Private equity activity weakened sharply during the year, with buyout values falling 35% to US$3.6bn (£2.69bn) and deal volumes down 31% to 37 transactions. Strategic buyers, by contrast, remained active as larger companies sought acquisitions to strengthen product portfolios, expand scale and support long-term growth plans.

Harsh Maheshwari, global advisory services leader at Baker Tilly International, said buyers were becoming increasingly selective.

“Food and beverage dealmaking is entering a more selective phase. Buyers are looking beyond scale to clear consumer relevance, pricing power and resilience,” he said. “In the mid-market, this creates strong opportunities for brands built around health, convenience, premiumisation and supply chain resilience.”

The premium push

Food businesses account for 76% of total deal value and 82% of transaction volume. Demand for healthier products, convenient formats and premium offerings is expected to remain a key driver of acquisitions through 2026 and beyond.

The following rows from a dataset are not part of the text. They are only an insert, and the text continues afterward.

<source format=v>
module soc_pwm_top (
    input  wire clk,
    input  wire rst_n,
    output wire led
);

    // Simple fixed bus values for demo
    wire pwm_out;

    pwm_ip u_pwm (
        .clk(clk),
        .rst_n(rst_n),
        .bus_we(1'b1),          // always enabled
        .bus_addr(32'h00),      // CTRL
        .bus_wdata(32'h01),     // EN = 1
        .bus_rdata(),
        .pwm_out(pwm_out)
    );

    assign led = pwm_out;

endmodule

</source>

In North America, inbound food and beverage deal value fell 44% to US$1.6bn (£1.19bn), while outbound acquisitions by North American buyers dropped 33% to US$1.8bn (£1.34bn). Western Europe also recorded weaker international activity, although European companies remained the world’s most active overseas acquirers.

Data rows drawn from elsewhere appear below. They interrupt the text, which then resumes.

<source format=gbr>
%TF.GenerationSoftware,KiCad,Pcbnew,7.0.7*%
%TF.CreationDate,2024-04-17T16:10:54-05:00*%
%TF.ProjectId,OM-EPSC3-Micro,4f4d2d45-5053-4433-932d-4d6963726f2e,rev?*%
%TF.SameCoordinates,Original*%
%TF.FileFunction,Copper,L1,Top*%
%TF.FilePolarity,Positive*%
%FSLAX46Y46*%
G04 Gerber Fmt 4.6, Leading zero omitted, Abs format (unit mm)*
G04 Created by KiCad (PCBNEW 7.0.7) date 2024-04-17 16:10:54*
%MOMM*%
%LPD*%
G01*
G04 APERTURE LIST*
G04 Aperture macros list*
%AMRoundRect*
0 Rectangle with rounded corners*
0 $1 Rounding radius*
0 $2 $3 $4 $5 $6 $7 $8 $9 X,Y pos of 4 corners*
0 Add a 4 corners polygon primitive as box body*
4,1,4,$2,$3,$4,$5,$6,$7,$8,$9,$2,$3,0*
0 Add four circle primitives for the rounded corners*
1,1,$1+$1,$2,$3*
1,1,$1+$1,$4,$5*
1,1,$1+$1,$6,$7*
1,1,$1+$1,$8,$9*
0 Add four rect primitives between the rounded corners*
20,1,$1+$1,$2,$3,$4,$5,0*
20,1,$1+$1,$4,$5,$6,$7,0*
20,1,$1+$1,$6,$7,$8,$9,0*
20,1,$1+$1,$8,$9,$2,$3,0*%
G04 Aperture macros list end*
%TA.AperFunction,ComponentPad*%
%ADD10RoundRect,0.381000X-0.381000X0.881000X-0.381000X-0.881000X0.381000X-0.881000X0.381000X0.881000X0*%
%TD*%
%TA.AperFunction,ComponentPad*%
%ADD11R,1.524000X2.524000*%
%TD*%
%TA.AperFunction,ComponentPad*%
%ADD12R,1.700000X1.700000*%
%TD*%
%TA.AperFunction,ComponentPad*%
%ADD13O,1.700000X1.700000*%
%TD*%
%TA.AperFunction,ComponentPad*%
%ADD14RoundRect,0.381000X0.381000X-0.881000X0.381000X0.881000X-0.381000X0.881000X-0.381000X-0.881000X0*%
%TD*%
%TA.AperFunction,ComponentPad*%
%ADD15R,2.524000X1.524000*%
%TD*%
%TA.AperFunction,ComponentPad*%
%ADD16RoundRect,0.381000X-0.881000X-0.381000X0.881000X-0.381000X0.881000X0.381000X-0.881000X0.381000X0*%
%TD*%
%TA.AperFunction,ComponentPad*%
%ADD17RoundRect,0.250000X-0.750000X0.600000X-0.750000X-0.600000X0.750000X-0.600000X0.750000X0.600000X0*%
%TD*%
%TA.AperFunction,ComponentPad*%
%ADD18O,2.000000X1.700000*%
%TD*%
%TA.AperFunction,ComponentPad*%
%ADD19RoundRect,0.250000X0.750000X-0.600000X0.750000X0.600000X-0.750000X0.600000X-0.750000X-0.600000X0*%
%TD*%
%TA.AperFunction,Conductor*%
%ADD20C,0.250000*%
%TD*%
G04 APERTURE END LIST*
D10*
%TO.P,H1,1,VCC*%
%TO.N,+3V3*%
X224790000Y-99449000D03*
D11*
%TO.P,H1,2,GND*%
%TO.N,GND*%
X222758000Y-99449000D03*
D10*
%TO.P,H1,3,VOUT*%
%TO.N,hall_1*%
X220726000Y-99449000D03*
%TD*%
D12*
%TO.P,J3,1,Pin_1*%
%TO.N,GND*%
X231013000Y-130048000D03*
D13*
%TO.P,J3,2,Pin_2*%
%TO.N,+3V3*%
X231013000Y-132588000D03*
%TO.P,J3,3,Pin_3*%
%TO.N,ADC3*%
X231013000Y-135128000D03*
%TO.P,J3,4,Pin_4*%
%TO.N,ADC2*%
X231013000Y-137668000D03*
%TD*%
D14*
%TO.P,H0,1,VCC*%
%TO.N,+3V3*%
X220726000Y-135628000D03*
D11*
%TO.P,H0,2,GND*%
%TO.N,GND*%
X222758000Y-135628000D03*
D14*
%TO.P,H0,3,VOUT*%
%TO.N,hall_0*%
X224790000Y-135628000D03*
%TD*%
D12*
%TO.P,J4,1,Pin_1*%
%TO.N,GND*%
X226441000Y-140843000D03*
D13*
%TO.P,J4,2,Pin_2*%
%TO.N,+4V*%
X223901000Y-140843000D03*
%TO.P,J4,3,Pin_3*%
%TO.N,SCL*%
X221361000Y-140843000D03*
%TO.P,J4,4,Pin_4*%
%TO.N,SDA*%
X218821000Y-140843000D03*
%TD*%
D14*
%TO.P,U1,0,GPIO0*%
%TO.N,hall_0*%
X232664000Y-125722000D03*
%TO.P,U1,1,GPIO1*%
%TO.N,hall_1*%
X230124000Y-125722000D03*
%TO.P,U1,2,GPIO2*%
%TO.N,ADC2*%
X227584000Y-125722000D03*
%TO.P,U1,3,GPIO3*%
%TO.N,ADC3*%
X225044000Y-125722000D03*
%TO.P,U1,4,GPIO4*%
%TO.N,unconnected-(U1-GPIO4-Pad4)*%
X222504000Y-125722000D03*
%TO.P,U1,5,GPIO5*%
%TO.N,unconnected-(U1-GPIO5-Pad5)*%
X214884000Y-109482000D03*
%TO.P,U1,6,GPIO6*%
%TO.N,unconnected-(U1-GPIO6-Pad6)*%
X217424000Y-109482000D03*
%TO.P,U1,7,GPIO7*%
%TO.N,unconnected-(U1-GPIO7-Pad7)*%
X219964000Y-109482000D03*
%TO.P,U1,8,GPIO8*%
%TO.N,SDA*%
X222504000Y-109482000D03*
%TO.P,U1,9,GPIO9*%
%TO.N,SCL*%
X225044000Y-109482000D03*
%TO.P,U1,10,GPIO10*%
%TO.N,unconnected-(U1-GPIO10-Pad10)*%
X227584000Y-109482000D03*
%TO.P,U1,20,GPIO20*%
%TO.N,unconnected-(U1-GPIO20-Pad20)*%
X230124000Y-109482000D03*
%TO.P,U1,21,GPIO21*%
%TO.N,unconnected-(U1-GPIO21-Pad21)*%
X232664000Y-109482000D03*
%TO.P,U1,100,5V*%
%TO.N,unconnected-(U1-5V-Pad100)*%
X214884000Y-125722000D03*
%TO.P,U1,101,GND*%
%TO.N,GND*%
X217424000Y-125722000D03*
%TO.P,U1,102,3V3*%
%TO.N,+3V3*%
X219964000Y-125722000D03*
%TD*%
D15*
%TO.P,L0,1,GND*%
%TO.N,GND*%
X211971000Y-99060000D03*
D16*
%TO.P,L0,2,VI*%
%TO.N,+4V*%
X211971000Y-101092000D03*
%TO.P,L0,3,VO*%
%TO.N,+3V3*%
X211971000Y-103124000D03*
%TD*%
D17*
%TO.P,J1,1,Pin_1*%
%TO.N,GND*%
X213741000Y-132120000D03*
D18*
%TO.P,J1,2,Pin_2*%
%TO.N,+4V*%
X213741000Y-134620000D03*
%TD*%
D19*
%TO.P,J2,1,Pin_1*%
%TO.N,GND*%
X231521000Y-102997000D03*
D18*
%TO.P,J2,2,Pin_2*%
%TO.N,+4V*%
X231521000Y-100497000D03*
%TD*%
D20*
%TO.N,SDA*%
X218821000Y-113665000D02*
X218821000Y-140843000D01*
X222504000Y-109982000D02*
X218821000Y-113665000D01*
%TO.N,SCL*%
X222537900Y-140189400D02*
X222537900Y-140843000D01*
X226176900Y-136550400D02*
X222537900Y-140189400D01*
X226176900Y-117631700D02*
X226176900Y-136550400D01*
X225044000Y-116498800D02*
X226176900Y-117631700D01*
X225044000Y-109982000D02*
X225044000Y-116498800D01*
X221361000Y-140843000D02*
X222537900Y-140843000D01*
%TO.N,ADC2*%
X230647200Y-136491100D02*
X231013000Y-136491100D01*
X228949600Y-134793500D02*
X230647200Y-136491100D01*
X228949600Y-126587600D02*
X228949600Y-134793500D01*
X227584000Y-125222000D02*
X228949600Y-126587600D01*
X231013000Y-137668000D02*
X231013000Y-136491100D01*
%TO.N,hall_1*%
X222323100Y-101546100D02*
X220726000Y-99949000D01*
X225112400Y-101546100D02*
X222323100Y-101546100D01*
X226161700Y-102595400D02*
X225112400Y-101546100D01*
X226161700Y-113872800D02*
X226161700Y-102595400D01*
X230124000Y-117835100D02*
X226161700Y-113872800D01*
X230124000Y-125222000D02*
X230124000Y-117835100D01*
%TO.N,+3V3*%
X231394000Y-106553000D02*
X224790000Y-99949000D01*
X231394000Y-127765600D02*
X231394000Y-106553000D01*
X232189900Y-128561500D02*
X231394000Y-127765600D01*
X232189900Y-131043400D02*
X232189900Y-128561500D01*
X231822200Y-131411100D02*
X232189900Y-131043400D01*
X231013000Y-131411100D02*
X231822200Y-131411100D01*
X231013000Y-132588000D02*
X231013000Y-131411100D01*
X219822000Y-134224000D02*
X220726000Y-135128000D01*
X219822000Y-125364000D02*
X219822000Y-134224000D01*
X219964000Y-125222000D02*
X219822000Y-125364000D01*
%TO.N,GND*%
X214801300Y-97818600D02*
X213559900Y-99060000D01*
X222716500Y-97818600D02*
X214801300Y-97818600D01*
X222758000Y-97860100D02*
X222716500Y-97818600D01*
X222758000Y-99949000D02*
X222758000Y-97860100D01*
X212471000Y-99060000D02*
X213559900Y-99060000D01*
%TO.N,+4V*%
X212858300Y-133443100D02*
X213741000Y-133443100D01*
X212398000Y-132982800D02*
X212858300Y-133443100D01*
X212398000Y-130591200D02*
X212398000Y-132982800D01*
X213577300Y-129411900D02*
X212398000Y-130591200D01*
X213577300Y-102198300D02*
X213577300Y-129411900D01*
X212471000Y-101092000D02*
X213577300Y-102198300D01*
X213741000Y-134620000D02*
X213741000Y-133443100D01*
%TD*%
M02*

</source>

Looking ahead, Baker Tilly said dealmaking is likely to remain supported by corporate portfolio reshaping, demand for health and wellness-focused brands, and improving financing conditions.

Maheshwari said opportunities continued to emerge from both established and fast-growing markets.

“Mature markets are producing carve-outs and succession-driven opportunities, while high-growth markets are surfacing younger, faster-growing targets in categories that barely existed a decade ago,” he added.